Revise the data below by replacing "every" with "each" wherever it occurs, and leave everything else unchanged.

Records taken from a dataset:
------------------------------------------------
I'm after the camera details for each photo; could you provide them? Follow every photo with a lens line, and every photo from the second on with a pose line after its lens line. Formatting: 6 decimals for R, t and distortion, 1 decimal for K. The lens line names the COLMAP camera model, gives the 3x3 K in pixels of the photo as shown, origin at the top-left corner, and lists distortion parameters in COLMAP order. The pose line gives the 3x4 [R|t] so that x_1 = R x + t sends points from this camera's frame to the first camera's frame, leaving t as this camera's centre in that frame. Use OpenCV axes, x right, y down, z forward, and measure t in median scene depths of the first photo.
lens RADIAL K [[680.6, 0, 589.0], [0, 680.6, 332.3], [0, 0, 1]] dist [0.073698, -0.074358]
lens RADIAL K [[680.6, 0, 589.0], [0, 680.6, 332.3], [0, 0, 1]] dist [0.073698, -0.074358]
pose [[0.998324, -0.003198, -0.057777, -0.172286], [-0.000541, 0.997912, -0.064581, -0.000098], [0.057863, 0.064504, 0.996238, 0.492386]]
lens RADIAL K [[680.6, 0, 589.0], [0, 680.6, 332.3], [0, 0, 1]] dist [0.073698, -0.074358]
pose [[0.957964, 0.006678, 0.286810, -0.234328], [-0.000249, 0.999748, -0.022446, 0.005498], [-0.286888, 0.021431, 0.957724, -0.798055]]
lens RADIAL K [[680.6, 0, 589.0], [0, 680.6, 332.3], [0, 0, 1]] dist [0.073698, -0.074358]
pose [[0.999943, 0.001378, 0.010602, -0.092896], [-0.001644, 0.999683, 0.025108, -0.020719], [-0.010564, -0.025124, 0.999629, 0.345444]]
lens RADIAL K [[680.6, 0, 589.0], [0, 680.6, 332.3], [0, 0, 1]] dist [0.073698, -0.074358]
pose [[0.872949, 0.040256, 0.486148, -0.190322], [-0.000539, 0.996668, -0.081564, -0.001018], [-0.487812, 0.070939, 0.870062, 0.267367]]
------------------------------------------------
**PROBLEM SOLUTION**.
I'm after the camera details for each photo; could you provide them? Follow each photo with a lens line, and each photo from the second on with a pose line after its lens line. Formatting: 6 decimals for R, t and distortion, 1 decimal for K. The lens line names the COLMAP camera model, gives the 3x3 K in pixels of the photo as shown, origin at the top-left corner, and lists distortion parameters in COLMAP order. The pose line gives the 3x4 [R|t] so that x_1 = R x + t sends points from this camera's frame to the first camera's frame, leaving t as this camera's centre in that frame. Use OpenCV axes, x right, y down, z forward, and measure t in median scene depths of the first photo.
lens RADIAL K [[680.6, 0, 589.0], [0, 680.6, 332.3], [0, 0, 1]] dist [0.073698, -0.074358]
lens RADIAL K [[680.6, 0, 589.0], [0, 680.6, 332.3], [0, 0, 1]] dist [0.073698, -0.074358]
pose [[0.998324, -0.003198, -0.057777, -0.172286], [-0.000541, 0.997912, -0.064581, -0.000098], [0.057863, 0.064504, 0.996238, 0.492386]]
lens RADIAL K [[680.6, 0, 589.0], [0, 680.6, 332.3], [0, 0, 1]] dist [0.073698, -0.074358]
pose [[0.957964, 0.006678, 0.286810, -0.234328], [-0.000249, 0.999748, -0.022446, 0.005498], [-0.286888, 0.021431, 0.957724, -0.798055]]
lens RADIAL K [[680.6, 0, 589.0], [0, 680.6, 332.3], [0, 0, 1]] dist [0.073698, -0.074358]
pose [[0.999943, 0.001378, 0.010602, -0.092896], [-0.001644, 0.999683, 0.025108, -0.020719], [-0.010564, -0.025124, 0.999629, 0.345444]]
lens RADIAL K [[680.6, 0, 589.0], [0, 680.6, 332.3], [0, 0, 1]] dist [0.073698, -0.074358]
pose [[0.872949, 0.040256, 0.486148, -0.190322], [-0.000539, 0.996668, -0.081564, -0.001018], [-0.487812, 0.070939, 0.870062, 0.267367]]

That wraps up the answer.